In this article, we talked a little about the structure of the object recognition system of painting in uncontrolled conditions and once again showed how low-level manipulations can significantly improve its speed on the Elbrus platform. Thus, the proposed implementation of the Hamming distance, works an order of magnitude (!) Faster than the implementation of a table of pre-calculated values with a sufficiently large length of input vectors, and the entire system has accelerated one and a half times! To achieve this result, SIMD-extensions were used, as well as the peculiarities of the architecture and memory access to the Elbrus-4C and Elbrus-8C processors were taken into account. These results show that Elbrus processors contain significant resources for efficient operation, which are not fully utilized in the absence of specially implemented optimization. However, it is expected that on newer Elbrus processors memory access methods will be improved, which will allow to perform some of these optimizations in automatic mode and will significantly simplify the lives of developers.

Literature

[1] N.S. Skoryukina, A.N. Milovzorov, D.V. Polevoy, V.V. Arlazarov. The method of recognition of painting objects in uncontrolled conditions with learning by one example // Proceedings of the ISA RAS. - Special edition, 2018 - with. 5-15.
[2] Pérez-Sanagustín M. et al. Using QR codes to increase user engagement in muse-like spaces // Computers in Human Behavior. - 2016. - T. 60. - p. 73-85. doi: 10.1016 / j.chb.2016.02.012
[3] Antoshchuk S. G., Godovichenko N. A. Analysis of the point features of the image in the Mobile Virtual Guide system // Pratsi. - 2013. - №. 1 (40). - pp. 67-72.
[4] Andreatta, C., Leonardi F. Appearance and the VISAPP. - 2006.
[5] Leonard Wein. 2014. In the SIGCHI Conference on Computing Systems (CHI '14). ACM, New York, NY, USA, 635-638.

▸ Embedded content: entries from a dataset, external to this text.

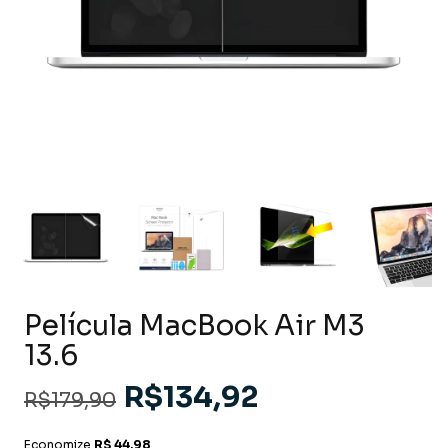
Película MacBook Air M3
13.6
R$134,92
R$179,90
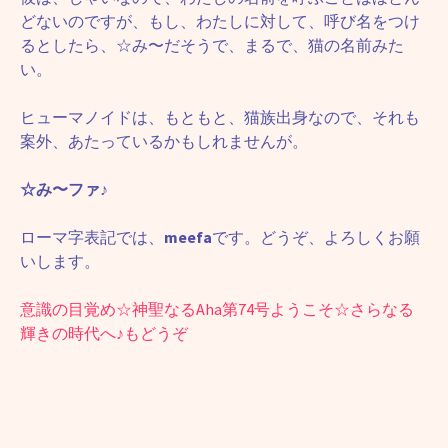
どないのですが、もし、わたしに対して、呼び名をつけ
るとしたら、☆み〜だそうで、まるで、猫の名前みた
い。
ヒューマノイドは、もともと、猫族出身なので、それも
案外、あたっているかもしれませんが。
☆み〜ファ♪
ローマ字表記では、
meefa
です。どうぞ、よろしくお願
いします。
意識の目覚め☆神聖なるAha第74号ようこそ☆さらなる
輝きの時代へ♪もどうぞ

doi: 10.1145 / 2556288.2557270
[6] The Tretyakov Gallery, https://www.tretyakovgallery.ru/collection/
[7] Lukoyanov A. S., Nikolaev D. P., Konovalenko I. A. Modification of the YAPE algorithm for images with a large spread of local contrast // Information technologies and nanotechnologies. - 2018. - p. 1193-1204.
[8] Muja M., Lowe DG Fast matching of binary features // Computer and Robot Vision (CRV), 2012 Ninth Conference on. - IEEE, 2012. - p. 404-410.

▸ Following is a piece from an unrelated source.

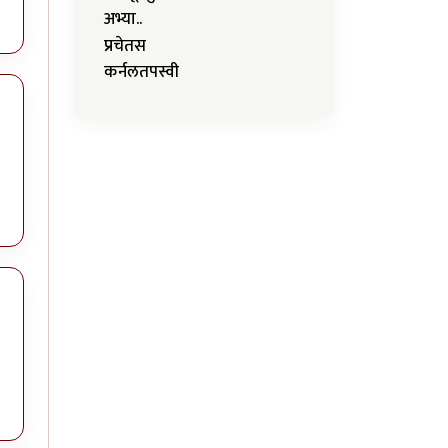
अभ्या..
प्रचेतस
कर्नलतपस्वी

doi: 10.1109 / CRV.2012.60
[9] Skoryukina, N., Nikolaev, DP, Sheshkus, A., Polevoy, D. (2015, February). Real time rectangular document detection on mobile devices. In Seventh International Conference on Machine Vision (ICMV 2014) (Vol. 9445, p. 94452A). International Society for Optics and Photonics.
doi: 10.1117 / 12.2181377
[10] Kim A.K., Bychkov I.N. Russian Technologies “Elbrus” for personal computers, servers and supercomputers // Modern information technologies and IT education, M .: Foundation for Assistance in the Development of Internet Media, IT Education, Human Potential “League of Internet Media”, 2014, No 10, p. 39-50.
[11] Kim A.K., Perekatov V.I., Ermakov S.G. Microprocessors and computing systems
family "Elbrus". - SPb .: Peter, 2013. - 272 C.